Si le texte initial excluait d’office les dotations budgétaires versées par l’Etat, l’apport sénatorial a principalement consisté à préciser la notion de ressources propres. Ainsi, alors que les recettes fiscales y figuraient initialement en tant que " produit des impositions de toutes natures ", le Sénat est venu préciser qu’il ne pouvait s’agir que de celles " dont la loi (…) autorise [les collectivités] à fixer l’assiette, le taux ou le tarif, ou dont elle détermine par collectivité, la localisation de l’assiette ou du taux ".

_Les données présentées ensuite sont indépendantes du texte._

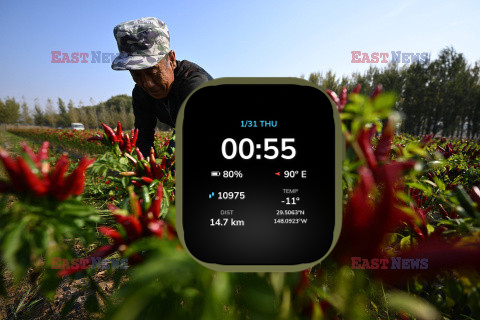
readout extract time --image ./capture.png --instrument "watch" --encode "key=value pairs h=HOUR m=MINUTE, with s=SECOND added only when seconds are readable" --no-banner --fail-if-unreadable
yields h=0 m=55
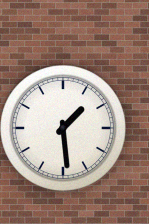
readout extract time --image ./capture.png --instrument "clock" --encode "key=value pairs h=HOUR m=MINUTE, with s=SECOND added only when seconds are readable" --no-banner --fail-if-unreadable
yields h=1 m=29
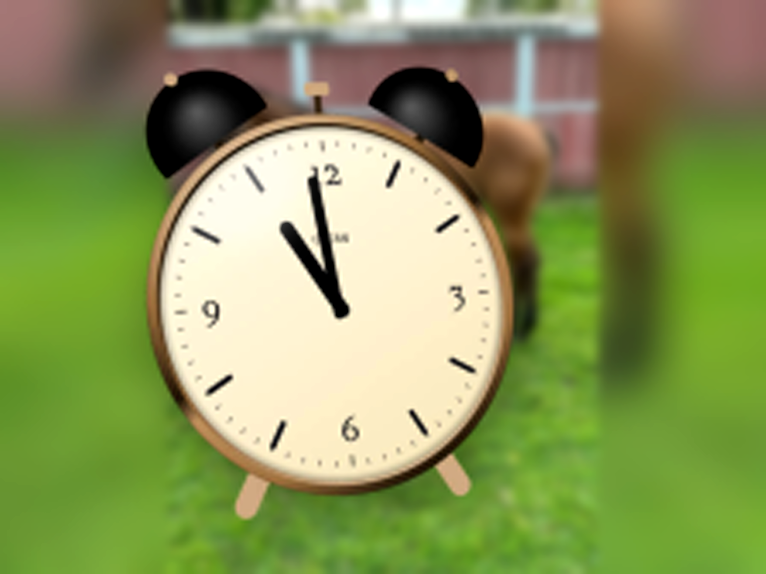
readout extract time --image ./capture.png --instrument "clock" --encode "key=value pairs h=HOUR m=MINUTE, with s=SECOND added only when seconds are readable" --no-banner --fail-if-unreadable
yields h=10 m=59
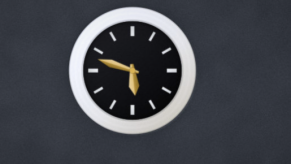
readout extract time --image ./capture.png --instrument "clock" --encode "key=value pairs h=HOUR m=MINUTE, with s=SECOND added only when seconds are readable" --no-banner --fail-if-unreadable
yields h=5 m=48
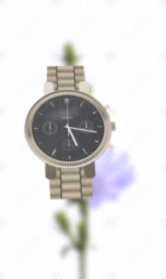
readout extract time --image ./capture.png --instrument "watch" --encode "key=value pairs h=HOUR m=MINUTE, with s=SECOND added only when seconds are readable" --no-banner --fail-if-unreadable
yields h=5 m=17
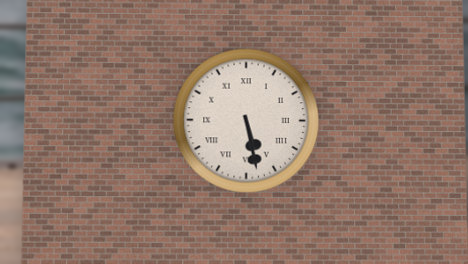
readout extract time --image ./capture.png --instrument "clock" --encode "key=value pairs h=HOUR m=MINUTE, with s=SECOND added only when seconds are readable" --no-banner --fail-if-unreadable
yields h=5 m=28
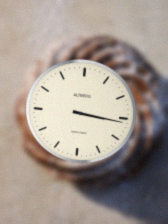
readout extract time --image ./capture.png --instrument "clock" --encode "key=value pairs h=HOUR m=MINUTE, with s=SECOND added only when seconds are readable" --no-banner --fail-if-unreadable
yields h=3 m=16
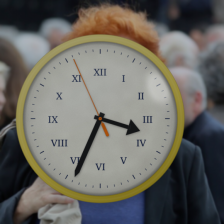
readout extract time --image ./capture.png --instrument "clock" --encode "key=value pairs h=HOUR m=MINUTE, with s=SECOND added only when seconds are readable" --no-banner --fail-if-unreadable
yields h=3 m=33 s=56
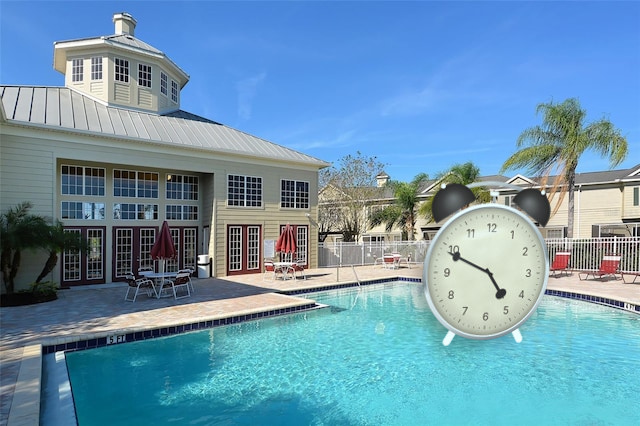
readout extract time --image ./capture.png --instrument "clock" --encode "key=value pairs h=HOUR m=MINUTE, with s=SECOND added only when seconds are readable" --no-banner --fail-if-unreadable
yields h=4 m=49
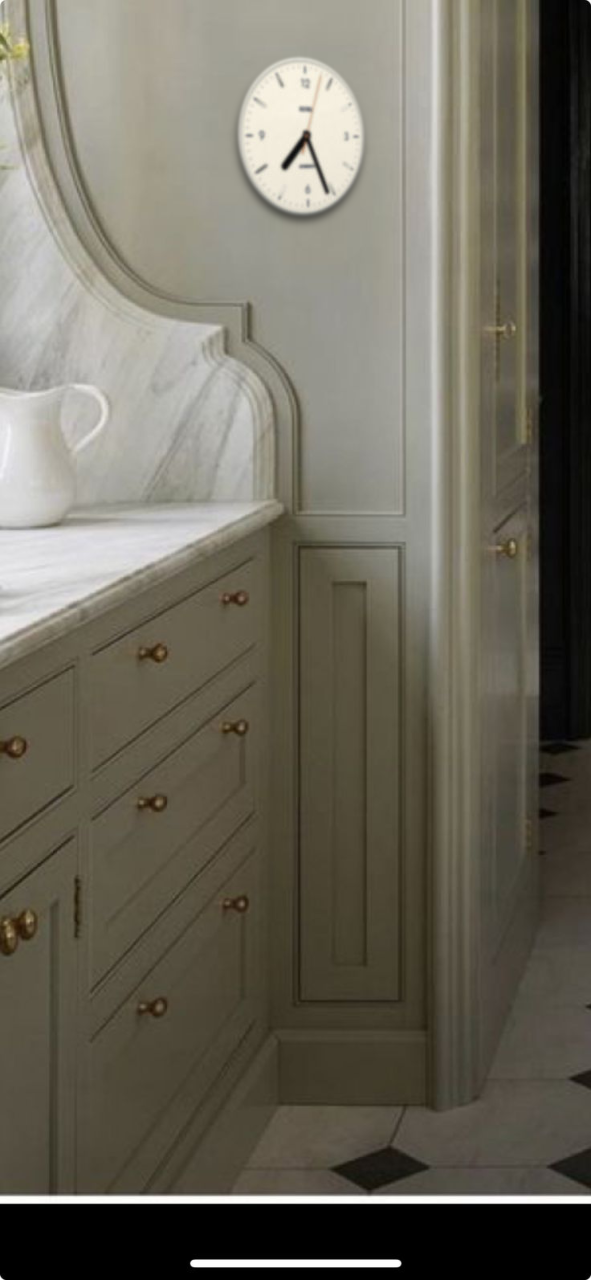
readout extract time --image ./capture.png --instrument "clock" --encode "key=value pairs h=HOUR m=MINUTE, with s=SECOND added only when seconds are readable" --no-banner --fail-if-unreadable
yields h=7 m=26 s=3
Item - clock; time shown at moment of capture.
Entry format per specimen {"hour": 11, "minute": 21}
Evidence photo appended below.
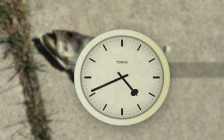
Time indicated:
{"hour": 4, "minute": 41}
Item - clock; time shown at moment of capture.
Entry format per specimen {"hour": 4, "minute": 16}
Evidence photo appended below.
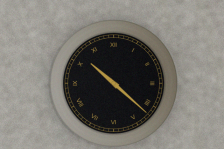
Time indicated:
{"hour": 10, "minute": 22}
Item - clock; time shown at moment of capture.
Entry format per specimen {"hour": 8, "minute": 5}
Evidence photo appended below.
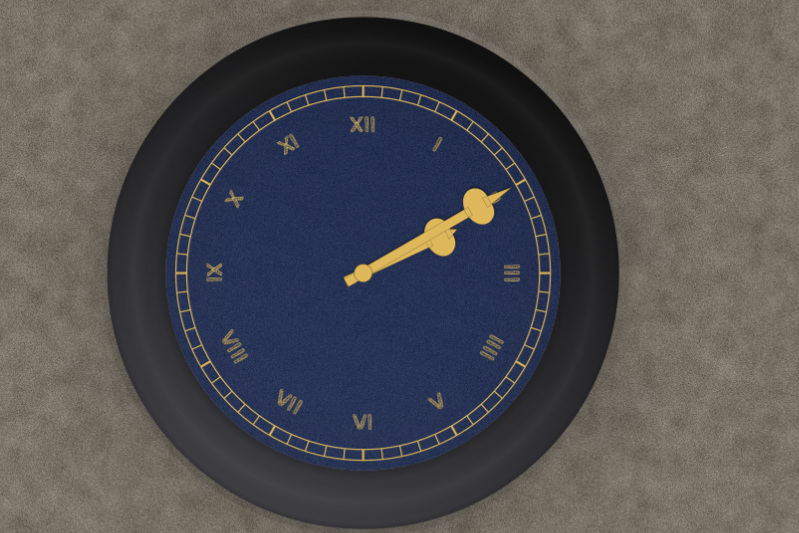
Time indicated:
{"hour": 2, "minute": 10}
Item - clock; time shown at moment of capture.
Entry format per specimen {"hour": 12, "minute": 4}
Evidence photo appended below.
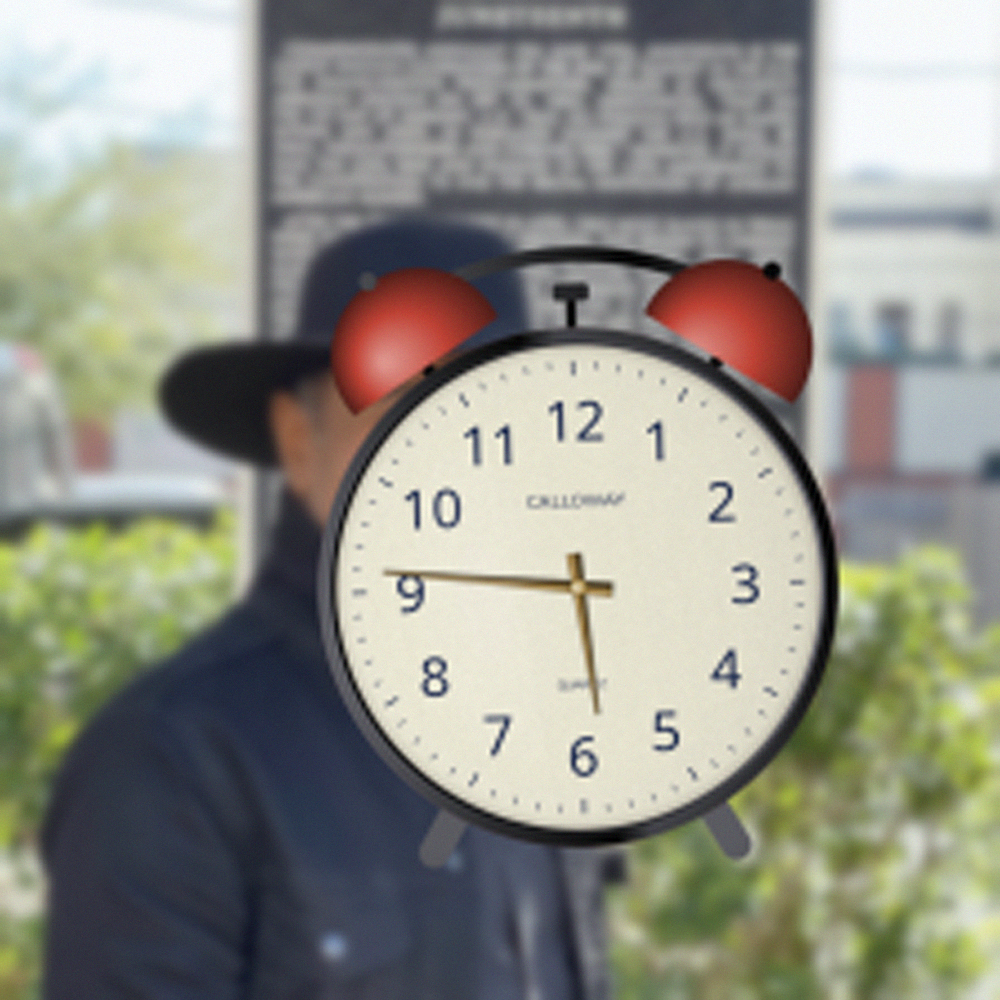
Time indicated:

Catégorie spécifique d’origine fiscale

En imposant ainsi le maintien d’un lien entre la loi et la fixation de l’assiette et du taux, la notion de ressources propres tend à évoluer vers une signification nouvelle, en devenant une catégorie spécifique de ressources d’origine fiscale mais sans que les collectivités bénéficiaires en aient pour autant la totale maîtrise. Pour la catégorie des communes, les ressources propres sont augmentées du montant de celles qui bénéficient aux établissements publics de coopération intercommunale.


Comité des finances locales

Renouvellement des membres et élection du président

Les élus locaux, membres du Comité des finances locales (CFL), sont désignés pour trois ans, répartis entre quatre collèges et élus par leurs pairs (maires, présidents d’établissements de coopération intercommunale (EPCI), de conseils régionaux et généraux). Un renouvellement complet a eu lieu en juin dernier.

Le nombre des élus titulaires est de 32 membres (élus locaux et représentants des assemblées parlementaires), celui des suppléants étant le même. 11 représentants de l’Etat – le plus gros contingent étant fourni par la Direction générale des collectivités locales du ministère de l’Intérieur qui en assure le secrétariat – siègent également au CFL.
Pour ce qui concerne les maires et les présidents d’EPCI, l’Association des maires de France présente une liste complète en concertation avec les autres associations représentatives, avec la volonté de respecter les équilibres.
Depuis la loi du 11 juillet 1999, les communes en zone de montagne disposent d’un siège de titulaire, aujourd’hui occupé par Didier Migaud, député-maire de Seyssins (38), ancien président de l’ANEM, et d’un siège de suppléant, occupé par Pierre Jarlier, sénateurmaire de Saint-Flour (15) et actuel président de l’ANEM.

Une élection surprise

La réunion du 30 juin, première séance du nouveau comité, a été consacrée à l’élection du président. A l’issue d’échanges opposés à propos de la représentativité et du quorum des présents, les membres de la majorité présidentielle ont quitté la salle et refusé de procéder à l’élection, suivis peu après par les représentants de l’administration.
Les élus présents ont ainsi élu Didier Migaud président. Il succède à Jean-Pierre Fourcade (sénateur-maire de Boulogne, 92), qui a présidé le comité dès sa création, sans discontinuer.
Divers recours en annulation ont été annoncés.
Institué par la loi du 3 janvier 1979 qui a créé la dotation globale de fonctionnement (DGF), le CFL a pour vocation essentielle de défendre les intérêts financiers des collectivités locales et d’harmoniser leur position avec celle de l’Etat.

Le CFL a plusieurs fonctions :
● un pouvoir de décision sur la répartition et l’évolution de diverses dotations au sein de la DGF,
● un pouvoir de contrôle de la répartition effective de divers concours de l’Etat, DGF notamment,
● un rôle de conseil, d’étude, d’information et de proposition au gouvernement.
Sur ce dernier aspect, il s’appuie sur l’Observatoire des finances locales,
● une fonction consultative sur tous les projets de loi et de règlement relatifs aux finances locales.